State v. Tober

EUBANK, Judge,

dissenting.

I dissent. In reversing appellants’ convictions, the majority holds that A.R.S. § 44-1801(22), which defines a security as “any note,” is unconstitutionally vague, and I disagree.

“[A]ny note” means what it says: any note. A.R.S. § 47-3104 defines a note as follows:

A. Any writing to be a negotiable instrument within this chapter must:
1. Be signed by the maker or drawer; and
2. Contain an unconditional promise or order to pay a sum certain in money and no other promise, order, obligation or power given by the maker or drawer except as authorized by this chapter; and
3. Be payable on demand or at a definite time; and
4. Be payable to order or to bearer.
B. A writing which complies with the requirements of this section is:
1. A “draft” (“bill of exchange”) if it is an order.
2. A “check” if it is a draft drawn on a bank and payable on demand.
3. A “certificate of deposit” if it is an acknowledgment by bank of receipt of money with an engagement to repay it.
4. A “note” if it is a promise other than a certificate of deposit.
C. As used in other chapters of this title, and as the context may require, the terms “draft”, “check”, “certificate of deposit” and “note” may refer to instruments which are not negotiable within this chapter as well as to instruments which are so negotiable.

→ **INSTRUCTION 1**:
Please find every line of the listing that contains the word "lowest", and copy each of those lines.
The dissent and the listing are unrelated to each other.

→ **PROVIDED DATA**:
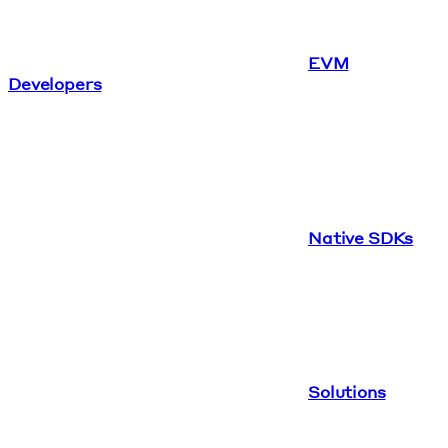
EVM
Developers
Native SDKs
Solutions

---

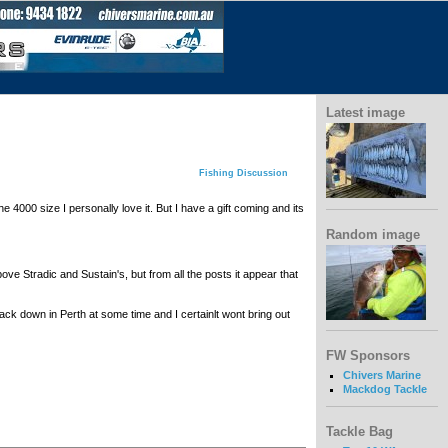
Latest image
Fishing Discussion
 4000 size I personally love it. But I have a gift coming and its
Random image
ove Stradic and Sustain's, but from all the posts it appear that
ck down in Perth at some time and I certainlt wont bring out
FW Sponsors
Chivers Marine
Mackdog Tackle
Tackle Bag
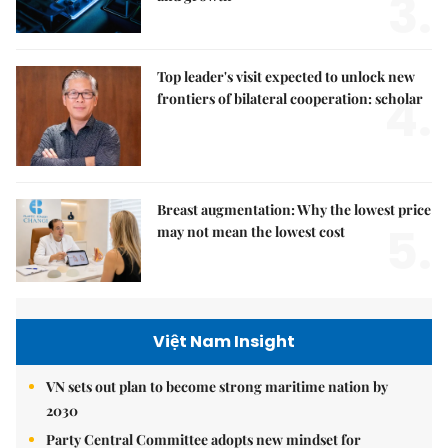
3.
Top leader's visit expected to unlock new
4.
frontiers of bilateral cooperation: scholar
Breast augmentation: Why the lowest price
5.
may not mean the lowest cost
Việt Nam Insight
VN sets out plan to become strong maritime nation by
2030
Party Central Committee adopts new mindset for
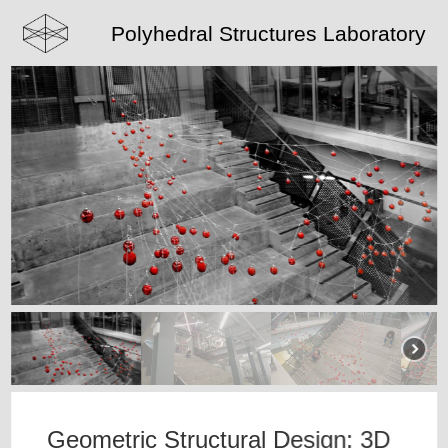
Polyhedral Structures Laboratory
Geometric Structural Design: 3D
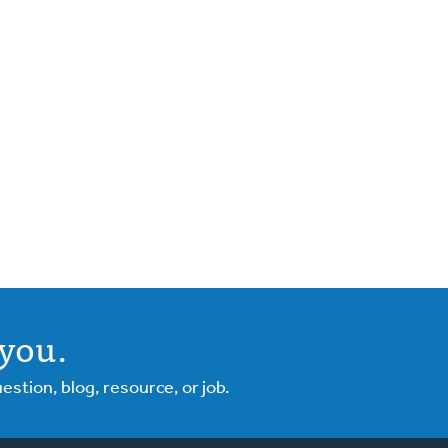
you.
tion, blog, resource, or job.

→ **INSTRUCTION 2**:
Reproduce word for word the passage of the dissent that opens with the words containing "B. A writing" and closes with "certificate of deposit.".

→ **OUTPUT 1**:
Breast augmentation: Why the lowest price
may not mean the lowest cost

→ **OUTPUT 2**:
B. A writing which complies with the requirements of this section is:
1. A “draft” (“bill of exchange”) if it is an order.
2. A “check” if it is a draft drawn on a bank and payable on demand.
3. A “certificate of deposit” if it is an acknowledgment by bank of receipt of money with an engagement to repay it.
4. A “note” if it is a promise other than a certificate of deposit.